• [Exercise] Starting at the line that contains "18: (528, 188)", repeat each line exactly through the last line of the listing, and repeat nothing else.

(Given records Opens)

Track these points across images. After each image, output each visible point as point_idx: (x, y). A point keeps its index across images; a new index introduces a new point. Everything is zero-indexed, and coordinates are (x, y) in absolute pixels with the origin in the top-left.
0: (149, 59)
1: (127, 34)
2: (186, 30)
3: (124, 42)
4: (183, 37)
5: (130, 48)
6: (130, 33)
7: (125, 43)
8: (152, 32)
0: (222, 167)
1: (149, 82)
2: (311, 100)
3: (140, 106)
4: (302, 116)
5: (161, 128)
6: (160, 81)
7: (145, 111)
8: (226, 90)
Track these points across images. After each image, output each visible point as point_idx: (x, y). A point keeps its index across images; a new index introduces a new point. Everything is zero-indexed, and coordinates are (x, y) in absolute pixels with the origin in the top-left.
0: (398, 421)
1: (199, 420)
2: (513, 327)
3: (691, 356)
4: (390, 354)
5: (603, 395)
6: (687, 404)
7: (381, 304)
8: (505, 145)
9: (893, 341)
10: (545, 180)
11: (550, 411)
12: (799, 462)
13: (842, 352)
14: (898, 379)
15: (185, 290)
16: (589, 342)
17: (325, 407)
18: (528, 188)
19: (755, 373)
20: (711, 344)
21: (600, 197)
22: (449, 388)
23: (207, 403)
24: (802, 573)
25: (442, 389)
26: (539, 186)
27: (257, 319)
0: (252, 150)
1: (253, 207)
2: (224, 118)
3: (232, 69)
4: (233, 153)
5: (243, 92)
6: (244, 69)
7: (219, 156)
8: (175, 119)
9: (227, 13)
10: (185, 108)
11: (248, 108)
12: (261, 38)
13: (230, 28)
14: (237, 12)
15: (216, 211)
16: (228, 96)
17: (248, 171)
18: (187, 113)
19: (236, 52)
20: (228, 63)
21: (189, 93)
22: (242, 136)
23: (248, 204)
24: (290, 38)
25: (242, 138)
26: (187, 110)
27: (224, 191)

(Given records Closes)

• [Answer to the problem]
18: (528, 188)
19: (755, 373)
20: (711, 344)
21: (600, 197)
22: (449, 388)
23: (207, 403)
24: (802, 573)
25: (442, 389)
26: (539, 186)
27: (257, 319)
0: (252, 150)
1: (253, 207)
2: (224, 118)
3: (232, 69)
4: (233, 153)
5: (243, 92)
6: (244, 69)
7: (219, 156)
8: (175, 119)
9: (227, 13)
10: (185, 108)
11: (248, 108)
12: (261, 38)
13: (230, 28)
14: (237, 12)
15: (216, 211)
16: (228, 96)
17: (248, 171)
18: (187, 113)
19: (236, 52)
20: (228, 63)
21: (189, 93)
22: (242, 136)
23: (248, 204)
24: (290, 38)
25: (242, 138)
26: (187, 110)
27: (224, 191)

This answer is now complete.